Can you turn the entries into a JSON list of strings, from the start of the entries through the line containing "Answer: approximately 45° to the" inclusive, with one string per line and blank lines left out?

*** Task input ***

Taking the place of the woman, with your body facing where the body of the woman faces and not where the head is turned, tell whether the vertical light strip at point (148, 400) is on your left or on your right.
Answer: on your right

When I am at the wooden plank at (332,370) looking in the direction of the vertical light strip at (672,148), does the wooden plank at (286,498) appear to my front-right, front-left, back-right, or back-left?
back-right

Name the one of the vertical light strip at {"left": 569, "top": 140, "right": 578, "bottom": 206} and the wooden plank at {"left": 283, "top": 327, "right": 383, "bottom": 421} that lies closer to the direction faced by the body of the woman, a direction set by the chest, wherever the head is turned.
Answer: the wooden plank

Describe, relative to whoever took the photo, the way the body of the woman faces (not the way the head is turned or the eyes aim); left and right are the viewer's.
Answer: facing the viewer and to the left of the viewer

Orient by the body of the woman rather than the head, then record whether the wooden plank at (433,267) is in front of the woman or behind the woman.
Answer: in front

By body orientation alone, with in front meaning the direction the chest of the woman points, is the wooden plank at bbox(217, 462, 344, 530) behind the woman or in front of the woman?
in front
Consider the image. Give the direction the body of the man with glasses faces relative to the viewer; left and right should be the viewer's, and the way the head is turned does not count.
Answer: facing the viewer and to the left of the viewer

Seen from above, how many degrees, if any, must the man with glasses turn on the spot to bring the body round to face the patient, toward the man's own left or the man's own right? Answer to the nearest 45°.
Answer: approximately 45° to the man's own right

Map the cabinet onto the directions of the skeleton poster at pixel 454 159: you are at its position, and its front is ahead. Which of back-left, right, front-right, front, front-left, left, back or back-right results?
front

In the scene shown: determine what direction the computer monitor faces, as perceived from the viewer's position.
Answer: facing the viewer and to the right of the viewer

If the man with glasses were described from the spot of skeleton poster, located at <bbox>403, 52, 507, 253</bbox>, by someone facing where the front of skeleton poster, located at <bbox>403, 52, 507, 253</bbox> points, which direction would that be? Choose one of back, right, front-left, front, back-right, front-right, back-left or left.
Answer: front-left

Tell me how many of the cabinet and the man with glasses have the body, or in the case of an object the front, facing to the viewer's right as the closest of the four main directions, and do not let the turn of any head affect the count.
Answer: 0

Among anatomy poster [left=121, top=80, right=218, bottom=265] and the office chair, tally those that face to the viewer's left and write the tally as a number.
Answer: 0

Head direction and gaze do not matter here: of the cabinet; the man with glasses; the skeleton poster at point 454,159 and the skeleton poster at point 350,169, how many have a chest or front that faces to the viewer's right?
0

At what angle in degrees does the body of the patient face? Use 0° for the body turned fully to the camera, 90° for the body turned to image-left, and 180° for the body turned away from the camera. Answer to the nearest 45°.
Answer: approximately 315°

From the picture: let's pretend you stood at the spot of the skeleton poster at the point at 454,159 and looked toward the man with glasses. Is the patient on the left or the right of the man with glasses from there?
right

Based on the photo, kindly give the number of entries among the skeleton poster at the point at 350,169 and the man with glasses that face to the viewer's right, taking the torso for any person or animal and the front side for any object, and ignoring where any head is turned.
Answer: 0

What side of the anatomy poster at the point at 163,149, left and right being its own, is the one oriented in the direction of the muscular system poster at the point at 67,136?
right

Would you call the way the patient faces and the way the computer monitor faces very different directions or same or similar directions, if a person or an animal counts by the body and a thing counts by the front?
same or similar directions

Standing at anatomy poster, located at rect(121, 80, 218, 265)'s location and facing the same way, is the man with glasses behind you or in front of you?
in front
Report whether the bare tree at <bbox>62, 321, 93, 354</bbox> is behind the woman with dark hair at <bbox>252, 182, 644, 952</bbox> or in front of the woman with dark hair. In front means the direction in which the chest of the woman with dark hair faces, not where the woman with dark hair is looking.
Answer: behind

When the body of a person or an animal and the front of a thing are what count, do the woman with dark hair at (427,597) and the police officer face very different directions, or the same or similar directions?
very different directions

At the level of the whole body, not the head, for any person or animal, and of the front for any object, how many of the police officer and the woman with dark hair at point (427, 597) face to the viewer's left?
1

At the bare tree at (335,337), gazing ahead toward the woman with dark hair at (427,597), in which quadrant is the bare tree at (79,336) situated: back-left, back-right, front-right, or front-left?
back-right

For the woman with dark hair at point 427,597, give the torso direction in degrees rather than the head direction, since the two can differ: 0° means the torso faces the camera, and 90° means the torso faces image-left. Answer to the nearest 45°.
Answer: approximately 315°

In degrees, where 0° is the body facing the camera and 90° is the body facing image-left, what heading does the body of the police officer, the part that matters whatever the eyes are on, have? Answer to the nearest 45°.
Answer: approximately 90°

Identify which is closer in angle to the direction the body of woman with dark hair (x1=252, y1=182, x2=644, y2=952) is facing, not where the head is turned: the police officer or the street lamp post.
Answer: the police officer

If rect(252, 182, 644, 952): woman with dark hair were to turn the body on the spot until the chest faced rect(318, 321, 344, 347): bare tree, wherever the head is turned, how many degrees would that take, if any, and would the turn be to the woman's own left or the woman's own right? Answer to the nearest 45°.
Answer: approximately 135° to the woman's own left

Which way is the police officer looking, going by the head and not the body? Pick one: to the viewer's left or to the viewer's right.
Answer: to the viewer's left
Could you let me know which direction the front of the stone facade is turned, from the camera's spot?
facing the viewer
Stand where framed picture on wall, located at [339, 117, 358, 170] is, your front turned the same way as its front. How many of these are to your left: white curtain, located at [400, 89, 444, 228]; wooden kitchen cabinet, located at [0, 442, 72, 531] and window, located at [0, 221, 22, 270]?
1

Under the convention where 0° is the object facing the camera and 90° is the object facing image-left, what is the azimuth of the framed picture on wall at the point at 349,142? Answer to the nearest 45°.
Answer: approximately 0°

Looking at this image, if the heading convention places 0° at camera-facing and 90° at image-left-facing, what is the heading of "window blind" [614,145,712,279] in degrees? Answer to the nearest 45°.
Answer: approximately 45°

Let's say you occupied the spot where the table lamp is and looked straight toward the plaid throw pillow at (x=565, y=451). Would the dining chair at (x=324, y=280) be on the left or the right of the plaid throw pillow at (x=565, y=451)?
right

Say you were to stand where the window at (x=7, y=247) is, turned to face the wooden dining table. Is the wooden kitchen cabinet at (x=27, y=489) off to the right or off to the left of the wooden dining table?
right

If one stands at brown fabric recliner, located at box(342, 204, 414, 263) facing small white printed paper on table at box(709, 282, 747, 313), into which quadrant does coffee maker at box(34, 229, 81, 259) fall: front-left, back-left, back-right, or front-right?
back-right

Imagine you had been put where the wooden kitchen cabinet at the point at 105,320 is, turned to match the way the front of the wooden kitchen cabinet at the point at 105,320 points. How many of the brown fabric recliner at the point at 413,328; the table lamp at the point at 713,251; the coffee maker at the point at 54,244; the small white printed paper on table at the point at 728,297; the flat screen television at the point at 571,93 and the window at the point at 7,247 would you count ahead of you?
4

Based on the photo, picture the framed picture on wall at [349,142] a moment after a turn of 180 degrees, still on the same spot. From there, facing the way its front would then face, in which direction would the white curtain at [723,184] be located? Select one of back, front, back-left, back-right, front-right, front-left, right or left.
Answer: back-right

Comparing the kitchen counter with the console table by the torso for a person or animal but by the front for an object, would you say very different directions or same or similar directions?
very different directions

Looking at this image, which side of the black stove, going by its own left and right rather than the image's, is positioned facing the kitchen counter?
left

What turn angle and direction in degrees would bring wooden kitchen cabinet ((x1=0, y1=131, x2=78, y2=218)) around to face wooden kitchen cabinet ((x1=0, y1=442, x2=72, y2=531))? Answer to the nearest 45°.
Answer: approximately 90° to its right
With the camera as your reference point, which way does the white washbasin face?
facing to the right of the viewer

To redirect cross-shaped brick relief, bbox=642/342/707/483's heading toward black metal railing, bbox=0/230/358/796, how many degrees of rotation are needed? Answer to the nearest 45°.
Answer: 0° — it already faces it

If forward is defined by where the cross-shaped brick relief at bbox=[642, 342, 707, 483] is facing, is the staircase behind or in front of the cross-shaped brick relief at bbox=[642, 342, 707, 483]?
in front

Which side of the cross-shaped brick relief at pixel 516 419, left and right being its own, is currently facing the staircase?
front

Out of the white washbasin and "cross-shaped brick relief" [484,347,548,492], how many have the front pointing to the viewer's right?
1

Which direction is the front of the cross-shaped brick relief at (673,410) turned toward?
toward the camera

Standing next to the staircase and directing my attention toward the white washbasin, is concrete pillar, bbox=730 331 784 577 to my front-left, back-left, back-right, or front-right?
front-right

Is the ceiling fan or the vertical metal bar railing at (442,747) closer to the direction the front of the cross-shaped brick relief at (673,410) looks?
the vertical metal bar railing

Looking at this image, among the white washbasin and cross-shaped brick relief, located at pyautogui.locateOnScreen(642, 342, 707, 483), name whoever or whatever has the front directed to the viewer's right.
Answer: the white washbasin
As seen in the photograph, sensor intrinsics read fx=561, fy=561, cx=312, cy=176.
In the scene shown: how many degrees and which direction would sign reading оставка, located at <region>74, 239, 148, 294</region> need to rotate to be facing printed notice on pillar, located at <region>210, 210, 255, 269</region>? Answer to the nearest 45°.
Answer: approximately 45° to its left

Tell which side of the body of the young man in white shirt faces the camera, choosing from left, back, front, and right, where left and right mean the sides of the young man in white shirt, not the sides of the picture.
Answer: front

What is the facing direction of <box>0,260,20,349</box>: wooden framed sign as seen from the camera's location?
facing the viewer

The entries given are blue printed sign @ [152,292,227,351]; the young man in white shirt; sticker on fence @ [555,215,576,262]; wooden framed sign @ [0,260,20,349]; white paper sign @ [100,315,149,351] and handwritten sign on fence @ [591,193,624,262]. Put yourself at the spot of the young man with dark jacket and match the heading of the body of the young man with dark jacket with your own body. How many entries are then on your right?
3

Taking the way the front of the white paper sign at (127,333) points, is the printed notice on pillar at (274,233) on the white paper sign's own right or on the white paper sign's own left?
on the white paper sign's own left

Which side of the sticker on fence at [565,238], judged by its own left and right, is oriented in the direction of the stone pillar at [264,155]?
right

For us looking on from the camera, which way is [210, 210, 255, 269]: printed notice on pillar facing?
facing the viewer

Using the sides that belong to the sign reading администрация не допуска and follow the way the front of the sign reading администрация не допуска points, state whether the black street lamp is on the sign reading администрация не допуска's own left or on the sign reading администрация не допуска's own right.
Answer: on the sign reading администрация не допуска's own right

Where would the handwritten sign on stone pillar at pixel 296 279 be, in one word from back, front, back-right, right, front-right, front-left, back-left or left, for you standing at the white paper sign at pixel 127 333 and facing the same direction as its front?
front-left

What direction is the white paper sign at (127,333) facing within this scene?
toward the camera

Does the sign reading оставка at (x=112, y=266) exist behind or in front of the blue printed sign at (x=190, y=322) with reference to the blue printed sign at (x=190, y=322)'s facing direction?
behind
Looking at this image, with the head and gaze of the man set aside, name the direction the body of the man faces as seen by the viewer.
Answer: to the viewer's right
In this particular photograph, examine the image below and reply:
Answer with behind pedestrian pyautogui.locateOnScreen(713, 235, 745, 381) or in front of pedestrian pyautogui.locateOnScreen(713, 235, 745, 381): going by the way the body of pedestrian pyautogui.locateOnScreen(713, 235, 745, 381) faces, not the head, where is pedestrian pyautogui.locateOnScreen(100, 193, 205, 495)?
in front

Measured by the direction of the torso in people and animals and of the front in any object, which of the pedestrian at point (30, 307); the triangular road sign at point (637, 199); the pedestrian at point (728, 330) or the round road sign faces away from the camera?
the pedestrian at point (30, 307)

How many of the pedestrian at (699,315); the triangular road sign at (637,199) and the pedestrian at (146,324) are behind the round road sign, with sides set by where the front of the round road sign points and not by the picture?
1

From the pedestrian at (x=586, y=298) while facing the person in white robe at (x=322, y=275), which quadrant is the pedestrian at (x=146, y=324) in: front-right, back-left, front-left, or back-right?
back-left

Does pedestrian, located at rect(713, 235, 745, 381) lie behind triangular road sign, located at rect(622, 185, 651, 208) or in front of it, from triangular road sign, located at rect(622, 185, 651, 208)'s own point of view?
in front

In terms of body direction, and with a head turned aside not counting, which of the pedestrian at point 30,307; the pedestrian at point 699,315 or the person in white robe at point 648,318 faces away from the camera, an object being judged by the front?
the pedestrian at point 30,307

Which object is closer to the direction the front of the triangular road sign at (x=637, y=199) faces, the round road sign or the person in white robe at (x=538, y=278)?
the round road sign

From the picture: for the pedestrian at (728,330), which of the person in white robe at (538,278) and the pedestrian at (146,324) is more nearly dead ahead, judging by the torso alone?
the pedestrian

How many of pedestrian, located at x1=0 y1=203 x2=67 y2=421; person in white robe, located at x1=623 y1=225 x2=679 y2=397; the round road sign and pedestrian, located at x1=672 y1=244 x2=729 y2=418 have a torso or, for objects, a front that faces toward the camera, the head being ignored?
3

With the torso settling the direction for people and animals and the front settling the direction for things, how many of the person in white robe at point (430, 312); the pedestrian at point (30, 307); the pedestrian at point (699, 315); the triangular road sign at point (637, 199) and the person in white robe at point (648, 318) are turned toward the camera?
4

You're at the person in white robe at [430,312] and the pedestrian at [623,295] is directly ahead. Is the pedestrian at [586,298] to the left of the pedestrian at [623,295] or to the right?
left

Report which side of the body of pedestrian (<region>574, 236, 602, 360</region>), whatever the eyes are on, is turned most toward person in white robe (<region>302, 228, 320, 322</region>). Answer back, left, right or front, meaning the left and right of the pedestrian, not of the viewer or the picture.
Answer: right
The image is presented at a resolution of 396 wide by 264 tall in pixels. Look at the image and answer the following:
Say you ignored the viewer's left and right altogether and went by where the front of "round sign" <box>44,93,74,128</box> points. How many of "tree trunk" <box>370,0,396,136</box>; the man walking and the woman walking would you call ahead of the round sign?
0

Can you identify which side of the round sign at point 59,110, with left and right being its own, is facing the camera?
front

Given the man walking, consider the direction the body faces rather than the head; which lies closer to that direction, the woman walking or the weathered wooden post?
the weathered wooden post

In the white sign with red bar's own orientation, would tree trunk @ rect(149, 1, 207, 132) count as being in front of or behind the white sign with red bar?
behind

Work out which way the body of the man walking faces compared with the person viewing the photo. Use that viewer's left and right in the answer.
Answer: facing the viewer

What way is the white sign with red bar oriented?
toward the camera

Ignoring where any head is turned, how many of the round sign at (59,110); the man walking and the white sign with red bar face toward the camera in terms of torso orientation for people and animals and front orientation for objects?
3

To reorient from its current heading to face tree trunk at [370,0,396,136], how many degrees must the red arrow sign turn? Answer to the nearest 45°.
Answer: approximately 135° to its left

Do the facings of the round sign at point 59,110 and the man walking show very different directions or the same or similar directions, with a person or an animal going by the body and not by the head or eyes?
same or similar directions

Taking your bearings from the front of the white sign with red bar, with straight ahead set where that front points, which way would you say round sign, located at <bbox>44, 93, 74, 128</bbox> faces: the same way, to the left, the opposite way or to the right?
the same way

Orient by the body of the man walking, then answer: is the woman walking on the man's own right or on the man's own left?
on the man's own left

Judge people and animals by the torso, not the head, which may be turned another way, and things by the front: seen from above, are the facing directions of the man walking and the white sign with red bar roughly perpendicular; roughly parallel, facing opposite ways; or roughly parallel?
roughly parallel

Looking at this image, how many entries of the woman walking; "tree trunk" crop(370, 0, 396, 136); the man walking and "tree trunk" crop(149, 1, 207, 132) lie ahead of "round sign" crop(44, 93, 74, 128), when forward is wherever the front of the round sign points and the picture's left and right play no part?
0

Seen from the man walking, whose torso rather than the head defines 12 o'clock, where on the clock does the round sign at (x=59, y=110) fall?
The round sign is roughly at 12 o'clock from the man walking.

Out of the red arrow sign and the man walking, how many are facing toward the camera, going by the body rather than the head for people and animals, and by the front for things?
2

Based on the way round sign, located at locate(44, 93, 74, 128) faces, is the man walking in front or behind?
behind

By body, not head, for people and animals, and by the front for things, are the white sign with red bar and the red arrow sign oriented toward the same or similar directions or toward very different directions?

*** End of Task input ***

*Task result*.
[
  "Taking the place of the woman, with your body facing where the body of the woman faces and not where the head is turned, tell whether the vertical light strip at point (148, 400) is on your left or on your right.",
  "Answer: on your right",
  "When I am at the wooden plank at (332,370) looking in the direction of the vertical light strip at (672,148), does the wooden plank at (286,498) appear to my front-right, front-left, back-right, or back-left?",
  "back-right",
  "Name the one of the vertical light strip at {\"left\": 569, \"top\": 140, \"right\": 578, \"bottom\": 206} and the wooden plank at {\"left\": 283, \"top\": 327, \"right\": 383, \"bottom\": 421} that lies closer to the direction faced by the body of the woman, a direction set by the chest, wherever the head is turned.",
  "Answer: the wooden plank",
  "Describe, relative to whoever took the photo, the way the body of the woman faces (not the way the head is turned or the eyes aim); left and right are the viewer's.",
  "Answer: facing the viewer and to the left of the viewer",
  "Orient by the body of the woman rather than the head, then record whether the wooden plank at (433,267) is in front of the woman or behind the woman.",
  "Answer: in front",
  "By body orientation alone, with in front meaning the direction the chest of the woman points, is the wooden plank at bbox(217, 462, 344, 530) behind the woman or in front of the woman?",
  "in front",
  "Consider the image. Give the direction the body of the man with glasses faces relative to the viewer; left and right should be the viewer's, and the way the head is turned does not count.",
  "Answer: facing the viewer and to the left of the viewer",
  "Seen from above, how many degrees, if any, must the man with glasses turn on the spot to bring the body round to face the patient, toward the man's own left or the man's own right? Answer to the nearest 45°.",
  "Answer: approximately 45° to the man's own right"
]